Un souvenir franco-américain de la Grande Guerre

S’il est bien une date qui est extrêmement chère au cœur des américains, c’est le 4 juillet, jour anniversaire de l’indépendance des Etats-Unis en 1776 devenu depuis fête nationale. Or on sait que de longue date, même si les relations sont parfois houleuses, Paris et Washington sont des amis indéfectibles soudés par une histoire commune et une semblable, bien que concurrente, aspiration à l’universalité. On l'oublie souvent mais la Bretagne est aux premières loges de cette relation transatlantique comme en témoigne, pour ne citer qu’un exemple, l’arrivée des soldats américains dans les ports de Saint-Nazaire et Brest à partir de 1917.

« Leurs fils sont morts pour une cause sacrée». Une du n°4200 de L'Illustration daté du 1er septembre 1923. Collection privée.

La Première Guerre mondiale est justement l’une de ces périodes tragiques qui scelle si profondément l’amitié franco-américaine. C’est d’ailleurs ce que nous rappelle le n°4200 de L’Illustration paru le 1er septembre 1923, consacré cette semaine à la visite officielle qu’effectue aux Etats-Unis le général Gouraud, ancien chef du corps expéditionnaire français aux Dardannelles.

Bien entendu, de tels voyages ne sont pas sans revêtir une grande importance diplomatique, ce que n’ignore d’ailleurs pas le prestigieux magazine. Cette visite est ainsi qualifiée de « plus utile voyage de propagande française aux Etats-Unis ». Mais, cinq ans seulement après l’Armistice du 11 novembre 1918, il est évident qu’un tel voyage ne peut pas ne pas évoquer la guerre, encore si présente dans les esprits. Contrairement à ce que l'on avance trop souvent, la dipomatie du souvenir n'est nullement une invention du XXIe siècle.

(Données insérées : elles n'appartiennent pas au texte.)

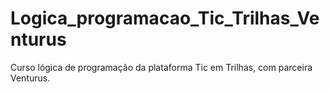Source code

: # Logica_programacao_Tic_Trilhas_Venturus
Curso lógica de programação da plataforma Tic em Trilhas, com parceira Venturus. 
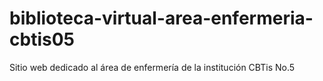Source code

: # biblioteca-virtual-area-enfermeria-cbtis05
Sitio web dedicado al área de enfermería de la institución CBTis No.5

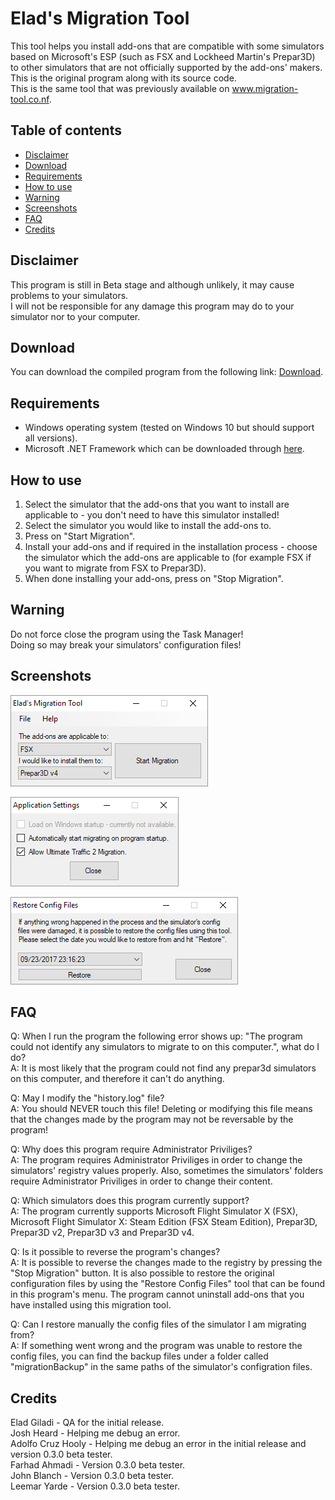 # Elad's Migration Tool
This tool helps you install add-ons that are compatible with some simulators based on Microsoft's ESP (such as FSX and Lockheed Martin's Prepar3D) to other simulators that are not officially supported by the add-ons' makers.  
This is the original program along with its source code.  
This is the same tool that was previously available on www.migration-tool.co.nf.

## Table of contents
- [Disclaimer](#disclaimer)
- [Download](#download)
- [Requirements](#requirements)
- [How to use](#how-to-use)
- [Warning](#warning)
- [Screenshots](#screenshots)
- [FAQ](#faq)
- [Credits](#credits)

## Disclaimer
This program is still in Beta stage and although unlikely, it may cause problems to your simulators.  
I will not be responsible for any damage this program may do to your simulator nor to your computer.

## Download
You can download the compiled program from the following link: [Download](https://github.com/eladcn/migration_tool/raw/master/MigrationTool.exe).

## Requirements
* Windows operating system (tested on Windows 10 but should support all versions).
* Microsoft .NET Framework which can be downloaded through [here](https://www.microsoft.com/en-us/download/details.aspx?id=17851).

## How to use
1. Select the simulator that the add-ons that you want to install are applicable to - you don't need to have this simulator installed!
2. Select the simulator you would like to install the add-ons to.
3. Press on "Start Migration".
4. Install your add-ons and if required in the installation process - choose the simulator which the add-ons are applicable to (for example FSX if you want to migrate from FSX to Prepar3D).
5. When done installing your add-ons, press on "Stop Migration".

## Warning
Do not force close the program using the Task Manager!  
Doing so may break your simulators' configuration files!

## Screenshots
![Main](/screenshots/1.png)

![Settings](/screenshots/2.png)

![Config Files Restoration Tool](/screenshots/3.png)

## FAQ
Q: When I run the program the following error shows up: "The program could not identify any simulators to migrate to on this computer.", what do I do?  
A: It is most likely that the program could not find any prepar3d simulators on this computer, and therefore it can't do anything.

Q: May I modify the "history.log" file?  
A: You should NEVER touch this file! Deleting or modifying this file means that the changes made by the program may not be reversable by the program!

Q: Why does this program require Administrator Priviliges?  
A: The program requires Administrator Priviliges in order to change the simulators' registry values properly.
   Also, sometimes the simulators' folders require Administrator Priviliges in order to change their content.

Q: Which simulators does this program currently support?  
A: The program currently supports Microsoft Flight Simulator X (FSX), Microsoft Flight Simulator X: Steam Edition (FSX Steam Edition), Prepar3D, Prepar3D v2, Prepar3D v3 and Prepar3D v4.

Q: Is it possible to reverse the program's changes?  
A: It is possible to reverse the changes made to the registry by pressing the "Stop Migration" button.
   It is also possible to restore the original configuration files by using the "Restore Config Files" tool that can be found in this program's menu.
   The program cannot uninstall add-ons that you have installed using this migration tool.

Q: Can I restore manually the config files of the simulator I am migrating from?  
A: If something went wrong and the program was unable to restore the config files, you can find the backup files under a folder called "migrationBackup"
   in the same paths of the simulator's configration files.

## Credits
Elad Giladi - QA for the initial release.  
Josh Heard - Helping me debug an error.  
Adolfo Cruz Hooly - Helping me debug an error in the initial release and version 0.3.0 beta tester.  
Farhad Ahmadi - Version 0.3.0 beta tester.  
John Blanch - Version 0.3.0 beta tester.  
Leemar Yarde - Version 0.3.0 beta tester.
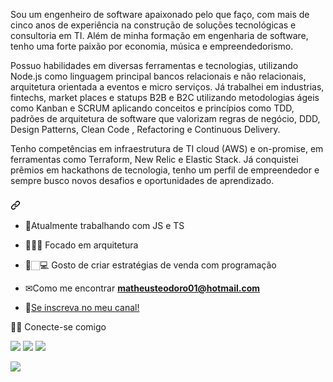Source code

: Sou um engenheiro de software apaixonado pelo que faço, com mais de cinco anos de experiência na construção de soluções tecnológicas e consultoria em TI. Além de minha formação em engenharia de software, tenho uma forte paixão por economia, música e empreendedorismo.

Possuo habilidades em diversas ferramentas e tecnologias, utilizando Node.js como linguagem principal bancos relacionais e não relacionais, arquitetura orientada a eventos e micro serviços. Já trabalhei em industrias, fintechs, market places e statups B2B e B2C utilizando metodologias ágeis como Kanban e SCRUM aplicando conceitos e princípios como TDD, padrões de arquitetura de software que valorizam regras de negócio, DDD, Design Patterns, Clean Code , Refactoring e Continuous Delivery.

Tenho competências em infraestrutura de TI cloud (AWS) e on-promise, em ferramentas como Terraform, New Relic e Elastic Stack. Já conquistei prêmios em hackathons de tecnologia, tenho um perfil de empreendedor e sempre busco novos desafios e oportunidades de aprendizado.

<h3 align="left" dir="auto"><a id="user-content---------a-programmer-focused-on-web-development" class="anchor" aria-hidden="true" href="#--------a-programmer-focused-on-web-development"><svg class="octicon octicon-link" viewBox="0 0 16 16" version="1.1" width="16" height="16" aria-hidden="true"><path fill-rule="evenodd" d="M7.775 3.275a.75.75 0 001.06 1.06l1.25-1.25a2 2 0 112.83 2.83l-2.5 2.5a2 2 0 01-2.83 0 .75.75 0 00-1.06 1.06 3.5 3.5 0 004.95 0l2.5-2.5a3.5 3.5 0 00-4.95-4.95l-1.25 1.25zm-4.69 9.64a2 2 0 010-2.83l2.5-2.5a2 2 0 012.83 0 .75.75 0 001.06-1.06 3.5 3.5 0 00-4.95 0l-2.5 2.5a3.5 3.5 0 004.95 4.95l1.25-1.25a.75.75 0 00-1.06-1.06l-1.25 1.25a2 2 0 01-2.83 0z"></path></svg></a><font style="vertical-align: inherit;"><font style="vertical-align: inherit;"
    &nbsp;&nbsp;&nbsp;&nbsp;&nbsp;&nbsp;
   Focado em desenvolvimento web!
</font></font></h3>


<ul dir="auto">
<li>
<p dir="auto"><g-emoji class="g-emoji" alias="seedling" fallback-src="https://github.githubassets.com/images/icons/emoji/unicode/1f331.png"><font style="vertical-align: inherit;"><font style="vertical-align: inherit;">🌱</font></font></g-emoji><font style="vertical-align: inherit;"><font style="vertical-align: inherit;">Atualmente trabalhando com JS e TS</a></p>
</li>
<li>
<p dir="auto"><font style="vertical-align: inherit;"><font style="vertical-align: inherit;">👨🏻‍💻 Focado em arquitetura</font></font></p>
</li>
    <li>
<p dir="auto"><font style="vertical-align: inherit;"><font style="vertical-align: inherit;">📣🏻‍💻 Gosto de criar estratégias de venda com programação</font></font></p>
</li>

<li>
<p dir="auto"><g-emoji class="g-emoji" alias="envelope" fallback-src="https://github.githubassets.com/images/icons/emoji/unicode/2709.png"><font style="vertical-align: inherit;"><font style="vertical-align: inherit;">✉</font></font></g-emoji><font style="vertical-align: inherit;"><font style="vertical-align: inherit;">Como me encontrar </font></font><strong><a href="mailto:matheusteodoro01@hotmail.com"><font style="vertical-align: inherit;"><font style="vertical-align: inherit;">matheusteodoro01@hotmail.com</font></font></a></strong></p>
</li>
<li>
<p dir="auto"><g-emoji class="g-emoji" alias="page_facing_up" fallback-src="https://github.githubassets.com/images/icons/emoji/unicode/1f4c4.png"><font style="vertical-align: inherit;"><font style="vertical-align: inherit;">📄</font></font></g-emoji><font style="vertical-align: inherit;"><font style="vertical-align: inherit;"></font></font><a href="https://www.youtube.com/channel/UCqxAvYgceFxTp2tiZyWMzmA?app=desktop" rel="nofollow"><font style="vertical-align: inherit;"><font style="vertical-align: inherit;">Se inscreva no meu canal!</font></font></a></p>
</li>
</ul>



🤝🏻 Conecte-se comigo

<div>
<a href="https://instagram.com/matheusteodoro__" target="_blank"><img src="https://img.shields.io/badge/-Instagram-%23E4405F?style=for-the-badge&logo=instagram&logoColor=white" target="_blank"></a>
<a href = "mailto:matheusteodoro01@hotmail.com"><img src="https://img.shields.io/badge/Gmail-D14836?style=for-the-badge&logo=gmail&logoColor=white" target="_blank"></a>
<a href="https://www.linkedin.com/in/matheus-teodoro-7bb92818a/" target="_blank"><img src="https://img.shields.io/badge/-LinkedIn-%230077B5?style=for-the-badge&logo=linkedin&logoColor=white" target="_blank"></a>   
</div>

<p > <a href="https://github.com/matheusteodoro01/"><img src="https://github-readme-stats.vercel.app/api/top-langs/?username=matheusteodoro01&hide=html&hide_title=true&hide_border=true&layout=compact&langs_count=7&exclude_repo=comp426,Redventures-Movie-Quotes&text_color=000&icon_color=fff&bg_color=0,52fa5a,4dfcff,c64dff&theme=graywhite" /></a>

Il y a en effet tout juste 90 ans, la difficile question des réparations et le non moins épineux problème de l’occupation de la Rhur sont sur toutes les lèvres. Or, selon les termes mêmes de L’Illustration, il apparait bien que l’un des buts de cette tournée diplomatique est pour Paris de rallier Washington à sa cause et d’amener les Etats-Unis à « déclarer que les dévastations devaient être réparées par ceux qui les ont causées, et non par ceux qui les avaient subies ».

Les généraux Gouraud et Pershing à Indianapolis lors de la viste de l'ancien chef du corps expéditionnaire français aux Dardannelles aux Etats-Unis en 1923. Cliché publié dans le n°4200 de L'Illustration. Collection privée.

Pour ce faire, la délégation française ne recule devant aucun symbole. Et pour cela, quoi de plus efficace que d’honorer la mémoire des combattants américains en soulignant la douleur des parents qui ont perdu un fils au cours du conflit ? Tel est exactement le sens du geste du général Gouraud lorsqu’il décore de la Médaille militaire les pères de deux aviateurs tombés au combat, le sergent Andrew Courtney Campbell et le caporal Dumarest Spencer. Or ces deux pilotes n’appartiennent pas à n’importe quelle formation puisqu’ils combattent tous deux au sein de l’escadrille Lafayette, unité de volontaires américains constituée en 1916 et placée sous commandement français. On comprend dès lors mieux pourquoi L’Illustration choisit comme photographie de couverture ce cliché figurant le général Gouraud en train de décorer de la Médaille militaire deux pères américains dont les fils sont morts au combat en France.